**ASSIGNMENT**
The data below should be printed in full, exactly, and without any of its images.
DATA SHOWN Block Start
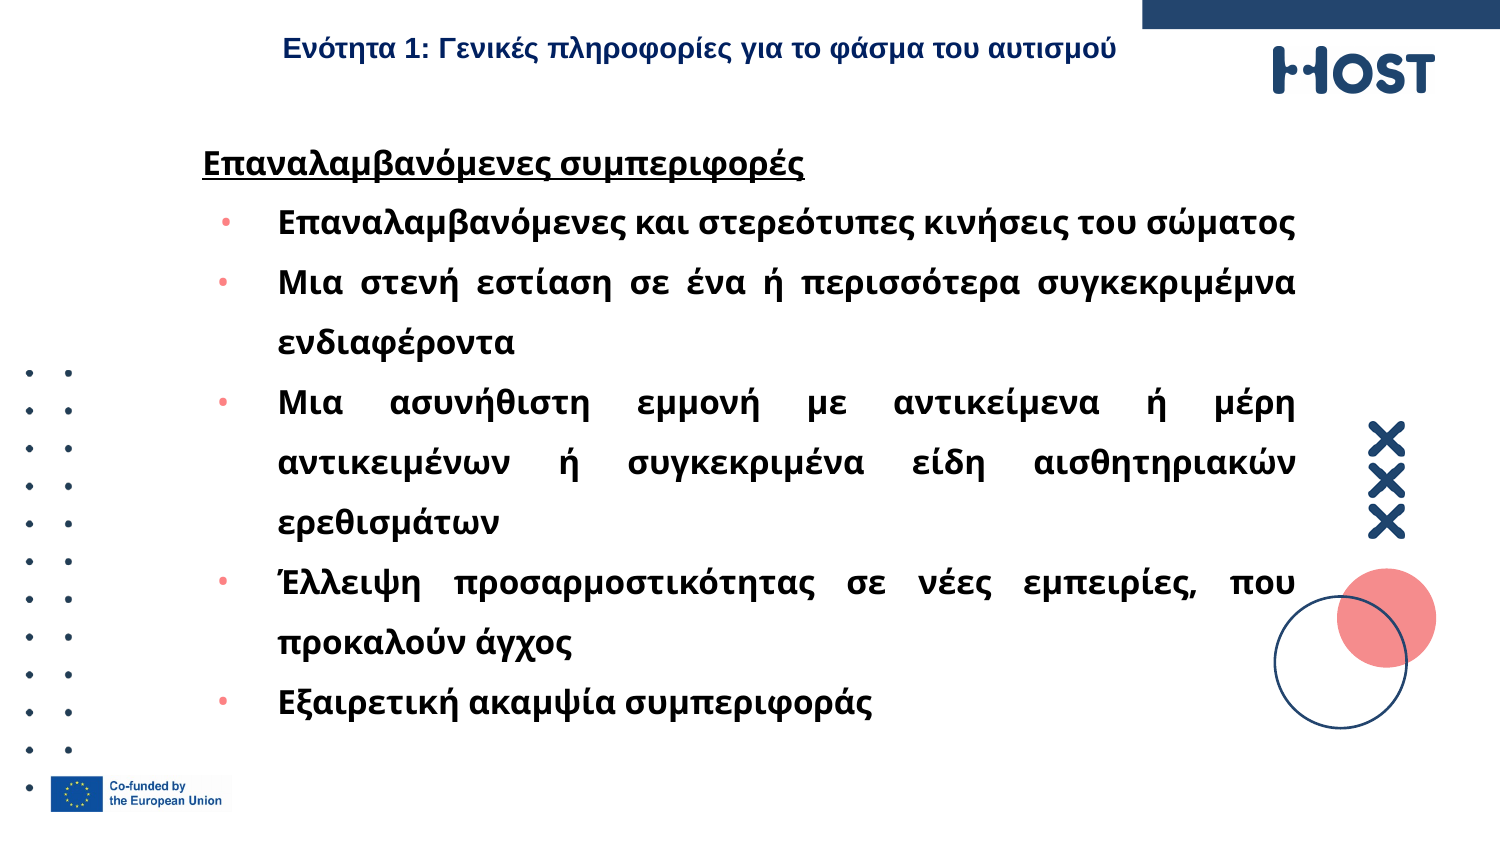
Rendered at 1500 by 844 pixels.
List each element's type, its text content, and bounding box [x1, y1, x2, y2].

list Επαναλαμβανόμενες συμπεριφορές Επαναλαμβανόμενες και στερεότυπες κινήσεις του σώματος Μια στενή εστίαση σε ένα ή περισσότερα συγκεκριμέμνα ενδιαφέροντα Μια ασυνήθιστη εμμονή με αντικείμενα ή μέρη αντικειμένων ή συγκεκριμένα είδη αισθητηριακών ερεθισμάτων Έλλειψη προσαρμοστικότητας σε νέες εμπειρίες, που προκαλούν άγχος Εξαιρετική ακαμψία συμπεριφοράς [187, 106, 1313, 779]
picture [0, 370, 233, 812]
picture [1368, 421, 1405, 539]
picture [1273, 46, 1435, 94]
text_box Ενότητα 1: Γενικές πληροφορίες για το φάσμα του αυτισμού [267, 10, 1135, 68]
DATA SHOWN Block End
**TASK RESULT**
Rendered at 1500 by 844 pixels.
List each element's type, its text content, and bounding box [x1, y1, x2, y2].

list Επαναλαμβανόμενες συμπεριφορές Επαναλαμβανόμενες και στερεότυπες κινήσεις του σώματος Μια στενή εστίαση σε ένα ή περισσότερα συγκεκριμέμνα ενδιαφέροντα Μια ασυνήθιστη εμμονή με αντικείμενα ή μέρη αντικειμένων ή συγκεκριμένα είδη αισθητηριακών ερεθισμάτων Έλλειψη προσαρμοστικότητας σε νέες εμπειρίες, που προκαλούν άγχος Εξαιρετική ακαμψία συμπεριφοράς [187, 106, 1313, 779]
picture [0, 370, 233, 812]
picture [1368, 421, 1405, 539]
picture [1273, 46, 1435, 94]
text_box Ενότητα 1: Γενικές πληροφορίες για το φάσμα του αυτισμού [267, 10, 1135, 68]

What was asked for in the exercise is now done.